Но все равно весело – сравнивать лицо свое и характер. И уж совсем замечательную латинскую пословицу она записала в книжицу: «Amore, more, ore, re sis mihi amicus».
– Павла, смотри как получается. Аморэ – знаешь, что такое? Это любовь. А теперь отымай по одной букве… Аморэ, морэ, орэ, рэ… И вот что получается: любовью, молитвой, характером, делом – будь мне другом.
Из всей латинской пословицы Павла услышала только первое слово – любовь. Как только аморэ начнут склонять – добра не жди. За аморэ Сурмилов не похвалит. Только любовной интрижки с молодым шляхтичем не хватало при их-то бедах. Вечером Павла начала разговор:
– Митька с каретой вчера явился. Все, говорит, починено и к дальнему путешествию приготовлено. Лошадей купим у Гондлевеких. Я сама договорюсь. Стало быть, в Россию ехать можно.
Лизонька выслушала дуэнью без прежнего восторга (раньше только и твердила: домой, домой!) и сказала рассудительно:
– Как же мы поедем? Две дамы в сопровождении Митьки? У нас и кучера нет. Не говоря о том, что нас некому охранять.

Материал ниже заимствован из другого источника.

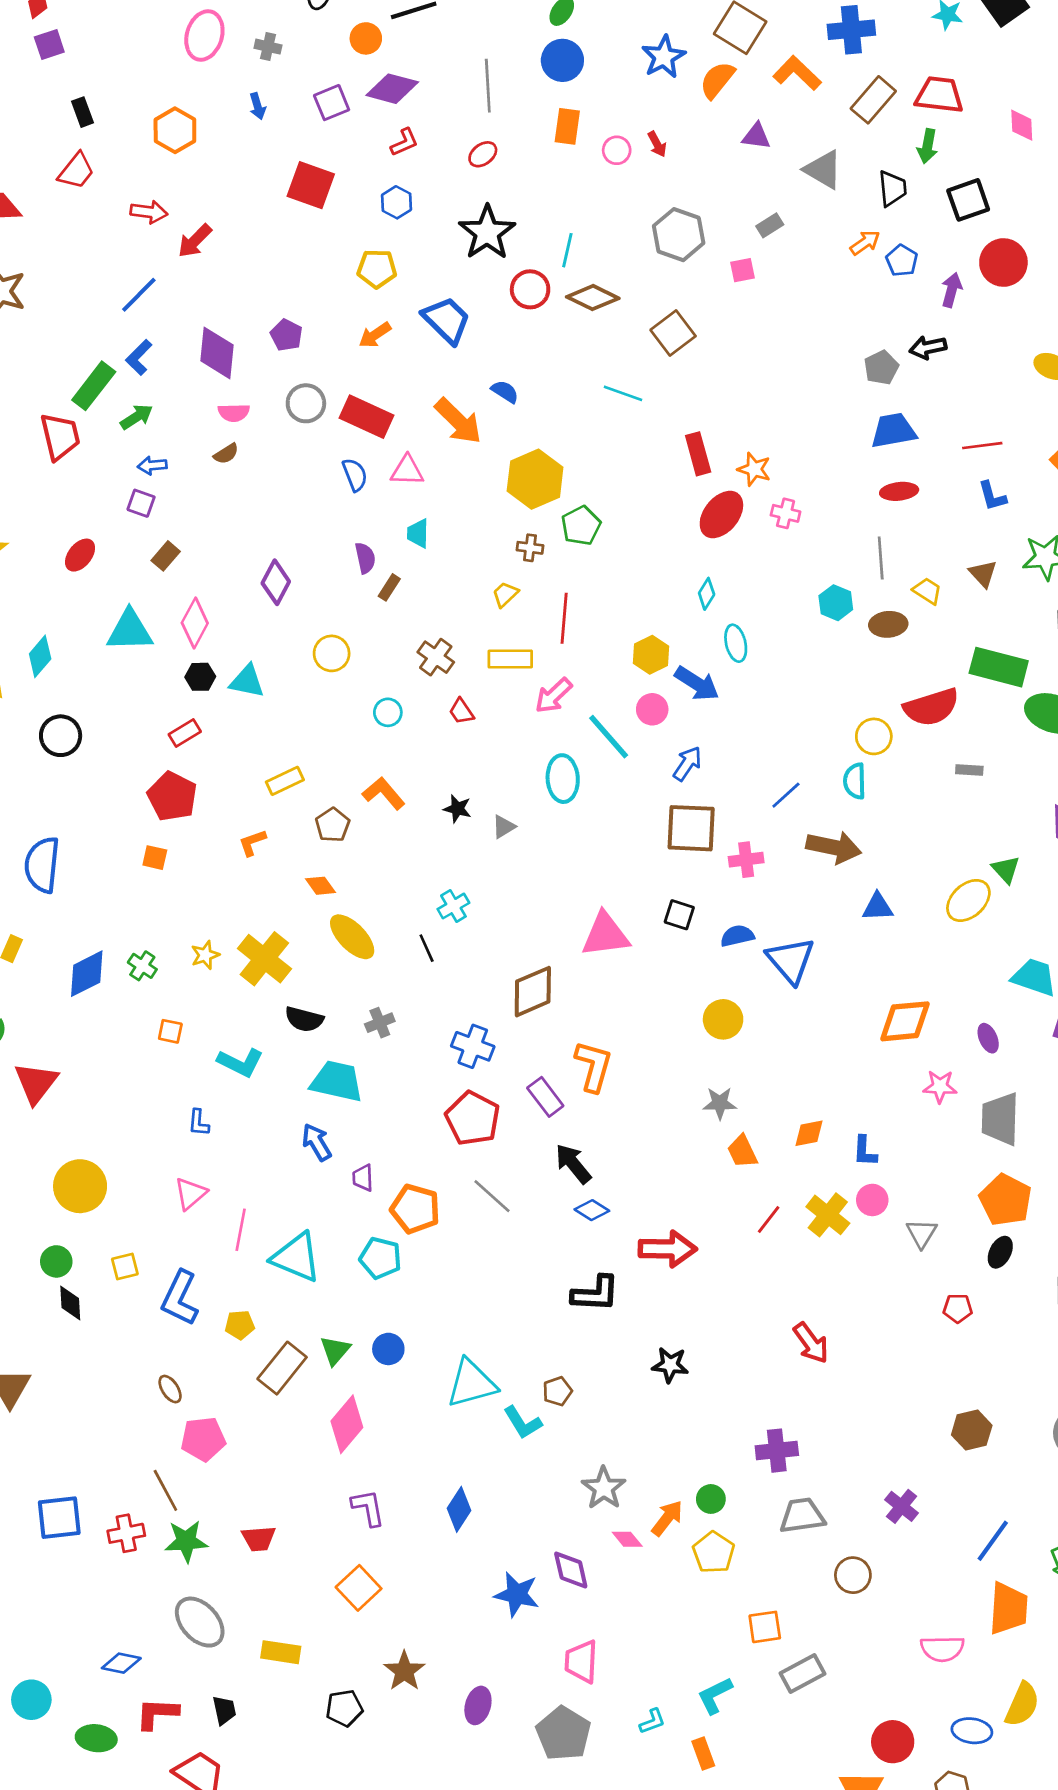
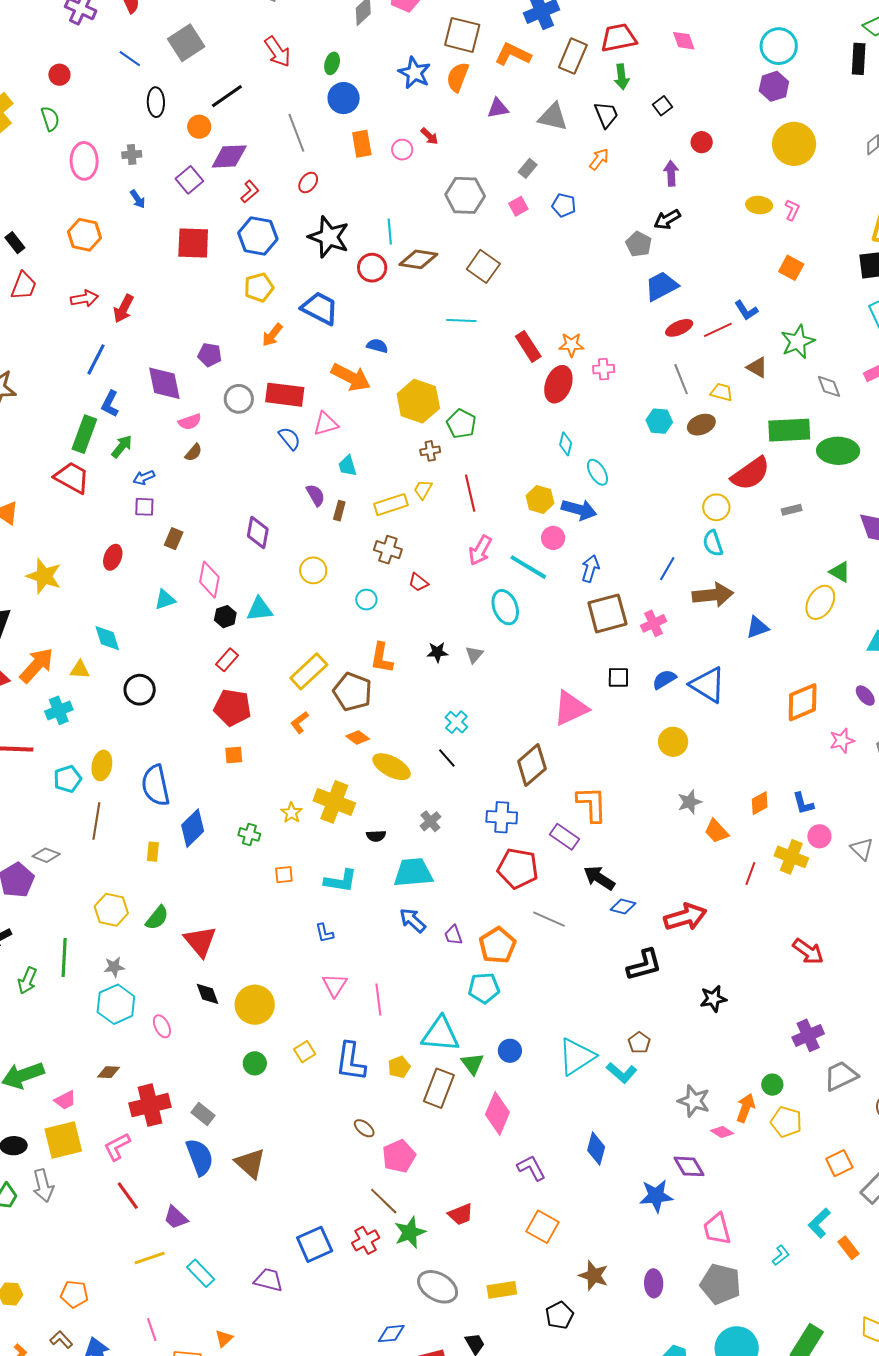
black square: (968, 200) -> (663, 106), size x0.6
blue hexagon: (397, 202) -> (258, 236), size x1.6
blue pentagon: (902, 261) -> (564, 205), moved
red circle: (1003, 263) -> (702, 142), size x0.6
red trapezoid: (60, 436) -> (72, 478), turned -30
red line: (982, 446) -> (718, 330), moved
cyan triangle: (130, 631) -> (165, 600), size x0.6
cyan diamond: (40, 656) -> (107, 638), turned -40
yellow rectangle: (510, 659) -> (391, 505), moved
yellow rectangle: (285, 781) -> (309, 671), size x1.4
orange L-shape: (384, 793) -> (382, 658), turned -112
brown pentagon: (333, 825) -> (352, 692), size x1.5
blue diamond: (87, 974) -> (193, 828), moved
black semicircle: (304, 1019) -> (376, 836), size x0.7
orange pentagon: (415, 1209) -> (497, 945), turned -30
cyan triangle: (296, 1257) -> (441, 1034), moved
black diamond: (70, 1303) -> (207, 994), moved
orange rectangle: (703, 1754) -> (848, 1248), moved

– Раньше вы так не рассуждали! – вспылила Павла, круглое лицо ее пошло пятнами, подбородок нежно затрепыхался. – Я не хотела уезжать из Варшавы. Я умоляла дождаться там вашего батюшку. Но вы меня не послушались, бросились неведомо куда.
– Но все ведь обернулось самым лучшим образом. Жалко Прокопия (она вспомнила погибшего кучера), но видно, такова воля Божья. А теперь княгиня Гондлевская предлагает мне написать батюшке, чтоб он знал, что я жива и благополучна.

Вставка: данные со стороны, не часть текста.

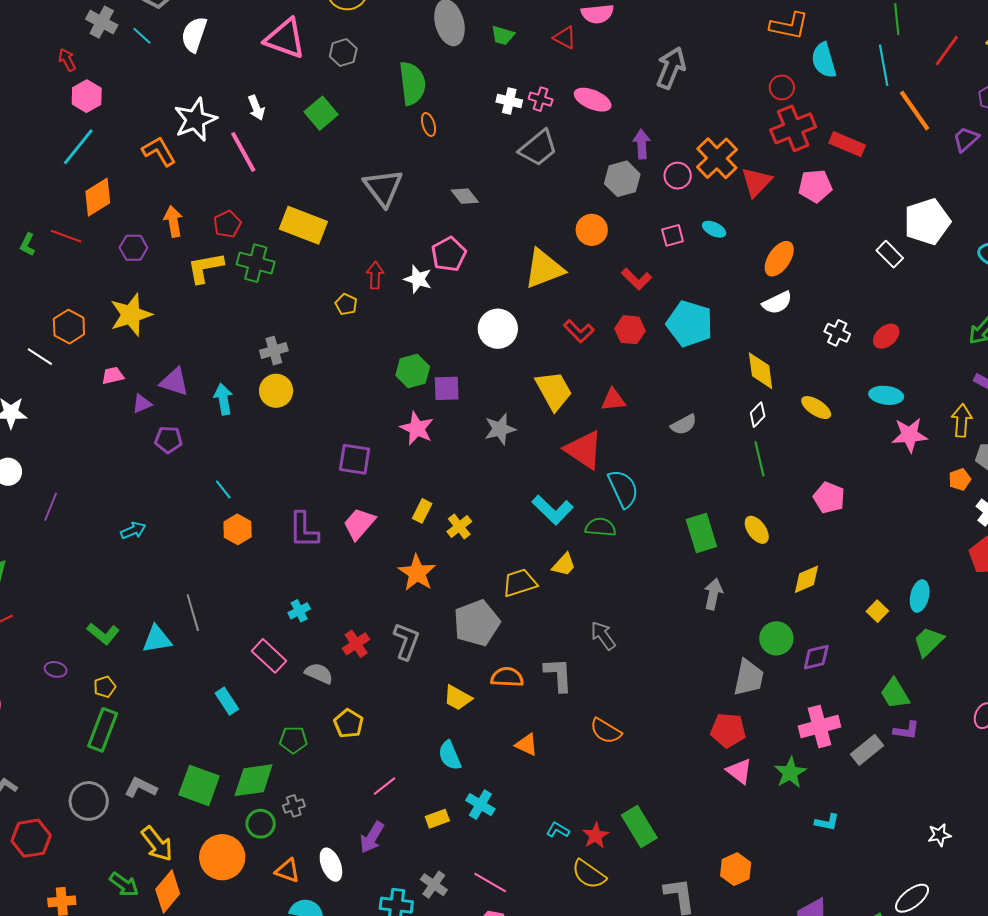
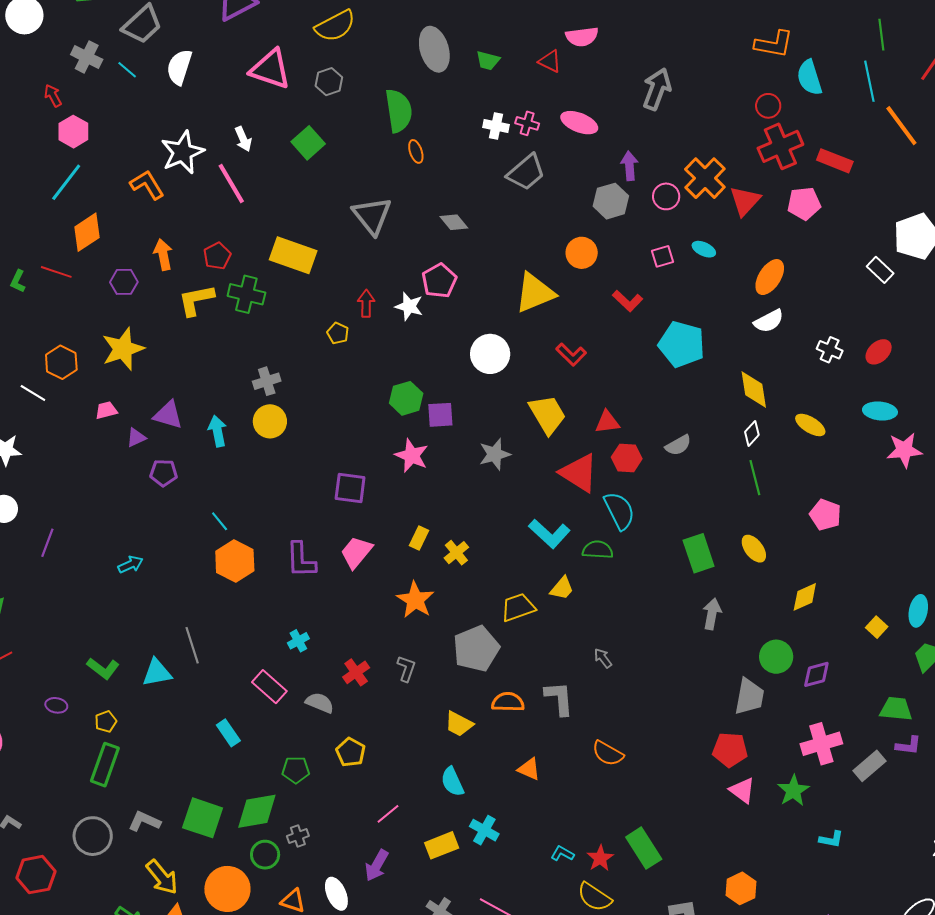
red hexagon: (630, 330) -> (627, 458), moved
orange hexagon: (238, 529) -> (235, 561), size x1.4
gray arrow: (603, 636) -> (603, 658), size x0.7
gray L-shape: (406, 641) -> (406, 669), size x0.7
green trapezoid: (895, 694) -> (896, 709), turned 128
yellow rectangle: (437, 819) -> (442, 845), size x1.4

– Да куда писать-то? Княгиня бы пообмыслила прежде, чем говорить. Где они сейчас, папенька ваш? Может, в Париже, а может, уже и в Петербурге. Кругом война. Пока еще тихо, а потом как полыхнет! А хляби октябрьские? Пока осень, почитай, сухая, землю слегка только обрызгивает дождичком, а дальше как развезет дороги… Придется ждать, пока снега лягут. А бывают ли у них тут хорошие санные пути и кто нам карету на полозья поставит? У меня, моя дорогая, прямо голова идет кругом!

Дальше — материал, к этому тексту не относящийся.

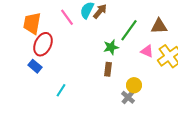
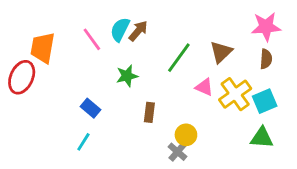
brown triangle: (159, 26) -> (221, 52), turned -42
red ellipse: (43, 44) -> (22, 77), moved
green star: (111, 47) -> (127, 76), moved
blue rectangle: (35, 66) -> (90, 108), moved

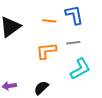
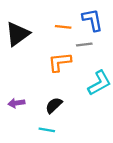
gray line: (73, 43) -> (84, 44), moved

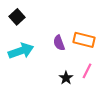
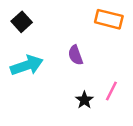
orange rectangle: (84, 40) -> (109, 19), moved

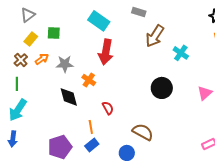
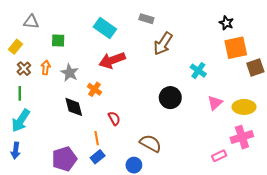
gray triangle: (28, 15) -> (31, 22), turned 42
yellow rectangle: (31, 39) -> (16, 47), moved
red arrow: (106, 52) -> (112, 60), turned 60
cyan cross: (181, 53) -> (198, 71), moved
orange arrow: (42, 59) -> (46, 67), turned -48
gray star: (65, 64) -> (70, 73), turned 30

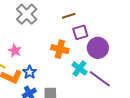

Лизонька только хмурилась, глядела с напряжением, потом уставилась в окно, отыскивая глазами Большую Медведицу.
– Боюсь я ехать, – сказала она наконец.
– А я вам не верю! – крикнула Павла. – Вернее, понимаю, угадываю, какой вас страх обуял. Это шляхтич местный вам сердце размягчил. Охи, вздохи, аморэ-морэ, туда-сюда… вот и размягчились.
– Павла, опомнись. Ты говоришь вздор! Тебе ли не знать, что мое сердце занято!
– Было занято, да образ истлел. Одна пыль осталась и ушла меж пальцев речным песком. – Обида заставляла Павлу говорить языком поэтическим, но трезвый голос требовал все расставить по своим местам. – А молодого шляхтича можно понять, такая богатая невеста каждому лакома!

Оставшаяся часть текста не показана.